Prototipe Starship terbaru SpaceX melewati tes utama yang menempatkannya di jalur untuk penerbangan pertama

 

Prototipe Starship terbaru SpaceX melewati tes utama yang menempatkannya di jalur untuk penerbangan pertama

Prototipe Starship terbaru SpaceX melewati tes utama yang menempatkannya di jalur untuk penerbangan pertama

SpaceX telah mengembangkan roket Starship generasi berikutnya untuk beberapa waktu sekarang, tetapi prototipe

skala besar yang dibangunnya di Boca Chica, Texas, sejauh ini selalu menghadapi kesalahan fatal selama bagian penting dari pengujian yang disebut “cryo” – atau mengisi tangki bahan bakar hingga tekanan penuh dalam kondisi yang mensimulasikan ruang hampa udara. Prototipe terbaru, yang disebut ‘SN4’ untuk ‘seri nomor 4,’ akhirnya telah lulus tes ini, dan itu membuka jalan bagi tes kebakaran mesin diikuti oleh penerbangan singkat.
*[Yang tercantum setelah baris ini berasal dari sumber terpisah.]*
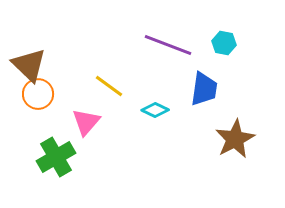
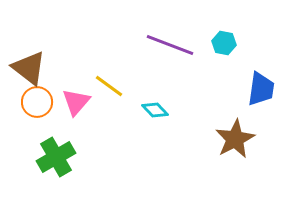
purple line: moved 2 px right
brown triangle: moved 3 px down; rotated 6 degrees counterclockwise
blue trapezoid: moved 57 px right
orange circle: moved 1 px left, 8 px down
cyan diamond: rotated 20 degrees clockwise
pink triangle: moved 10 px left, 20 px up
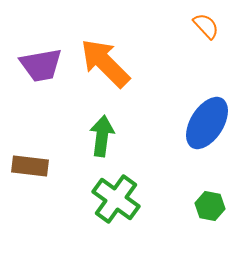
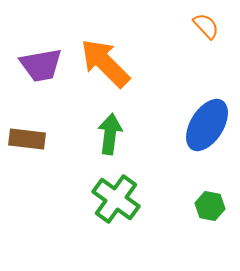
blue ellipse: moved 2 px down
green arrow: moved 8 px right, 2 px up
brown rectangle: moved 3 px left, 27 px up
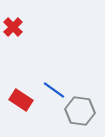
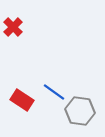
blue line: moved 2 px down
red rectangle: moved 1 px right
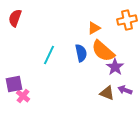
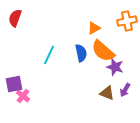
orange cross: moved 1 px down
purple star: rotated 18 degrees counterclockwise
purple arrow: rotated 80 degrees counterclockwise
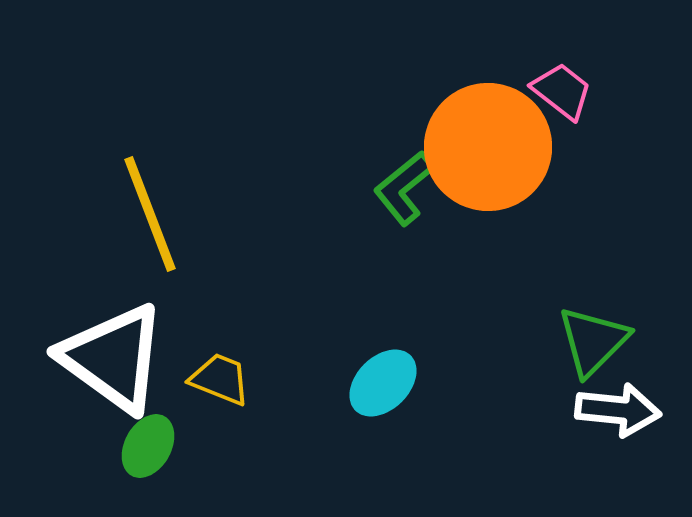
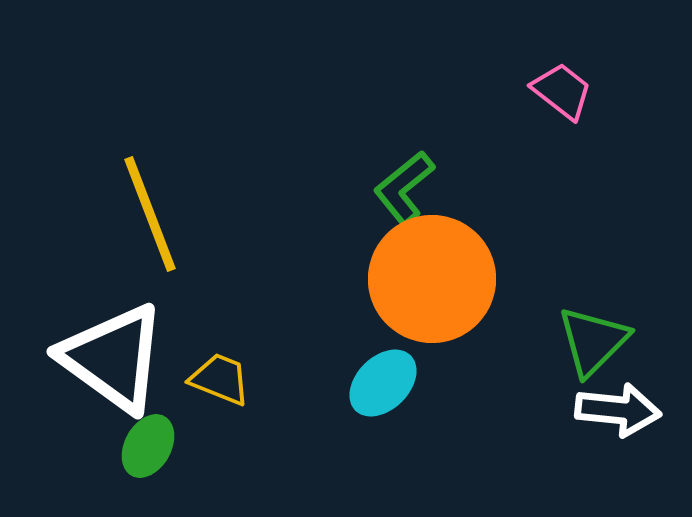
orange circle: moved 56 px left, 132 px down
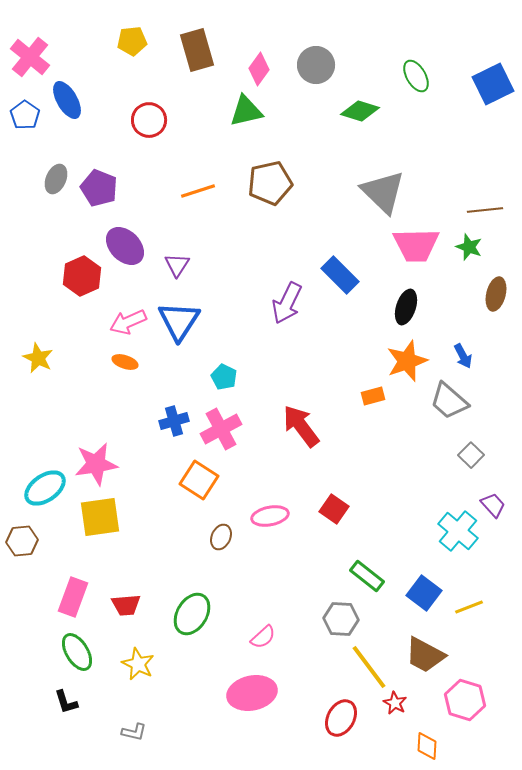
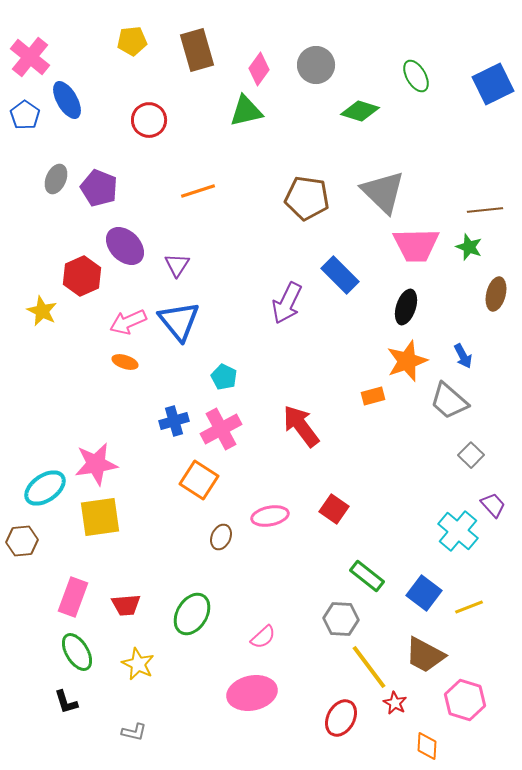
brown pentagon at (270, 183): moved 37 px right, 15 px down; rotated 21 degrees clockwise
blue triangle at (179, 321): rotated 12 degrees counterclockwise
yellow star at (38, 358): moved 4 px right, 47 px up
SpaceX Prototipe SN4 menyerupai seperti apa bentuk roket terakhirnya, tidak seperti demonstran sub-skala

Starhopper yang awalnya perusahaan terbang hanya untuk memamerkan apa yang bisa dicapai mesin Raptor barunya. SN4, seperti Starhopper, dilengkapi dengan mesin Raptor tunggal, yang memungkinkan kendaraan melakukan penerbangan singkat untuk tujuan pengujian. Versi berikutnya, SN5, akan memiliki tiga mesin raptor menurut SpaceX CEO dan pendiri Elon Musk, yang masih kurang dari enam yang dimiliki versi fungsional penuh dari Starship, tetapi itu akan memungkinkannya untuk melakukan penerbangan uji yang lebih lama dalam persiapan untuk demonstrasi peluncuran orbital.
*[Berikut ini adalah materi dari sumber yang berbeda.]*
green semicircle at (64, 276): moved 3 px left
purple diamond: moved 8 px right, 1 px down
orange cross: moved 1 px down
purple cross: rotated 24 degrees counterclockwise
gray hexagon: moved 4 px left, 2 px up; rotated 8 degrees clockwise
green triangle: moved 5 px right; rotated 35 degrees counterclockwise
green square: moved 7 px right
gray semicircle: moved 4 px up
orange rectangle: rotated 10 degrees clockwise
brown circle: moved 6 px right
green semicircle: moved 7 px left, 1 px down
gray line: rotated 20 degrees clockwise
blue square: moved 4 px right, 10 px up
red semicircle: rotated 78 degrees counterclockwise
Menguji dan mengembangkan sistem roket dan peluncuran baru akan selalu mengalami masalah, karena semua simulasi di dunia tidak dapat mereplikasi kondisi dan fisika penggunaan dunia nyata. Tetapi kegagalan Starship sebelumnya pada fase pengujian cryo mulai terlihat seperti mereka bisa menjadi masalah yang lebih mendasar – setelah itu, apa yang membuat SN1 rendah dari SN3.
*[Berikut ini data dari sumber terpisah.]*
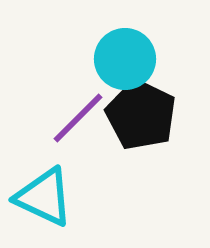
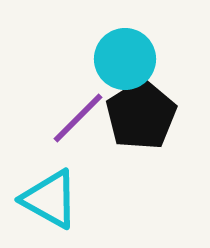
black pentagon: rotated 14 degrees clockwise
cyan triangle: moved 6 px right, 2 px down; rotated 4 degrees clockwise
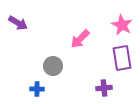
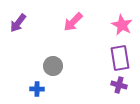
purple arrow: rotated 96 degrees clockwise
pink arrow: moved 7 px left, 17 px up
purple rectangle: moved 2 px left
purple cross: moved 15 px right, 3 px up; rotated 21 degrees clockwise
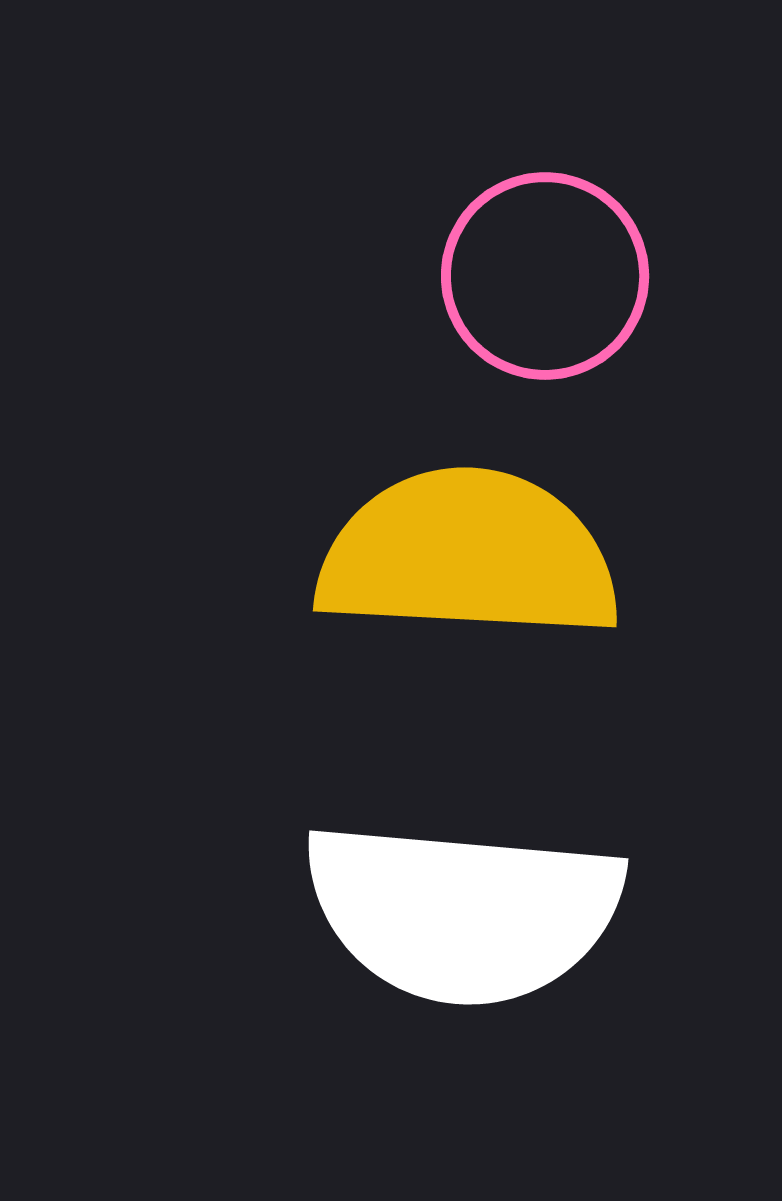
SpaceX sekarang akan melakukan uji api statis dari mesin Raptor yang dipasang pada prototipe, yang bisa terjadi

sesegera minggu ini, dan kemudian pesawat pengembangan akan mencari untuk melakukan penerbangan sekitar 150 meter (sekitar 500 kaki), yang sama tingginya dengan yang dilakukan Starhopper. Itu sama sekali tidak setinggi yang dibutuhkan untuk pergi untuk menerbangkan misi orbital, tentu saja, tetapi itu adalah ujian yang akan menunjukkan bagaimana kendaraan skala penuh berkinerja di ketinggian rendah, yang merupakan info kunci yang dibutuhkan SpaceX sebelum mengembangkan ketinggiannya. -Alitude dan prototipe orbital.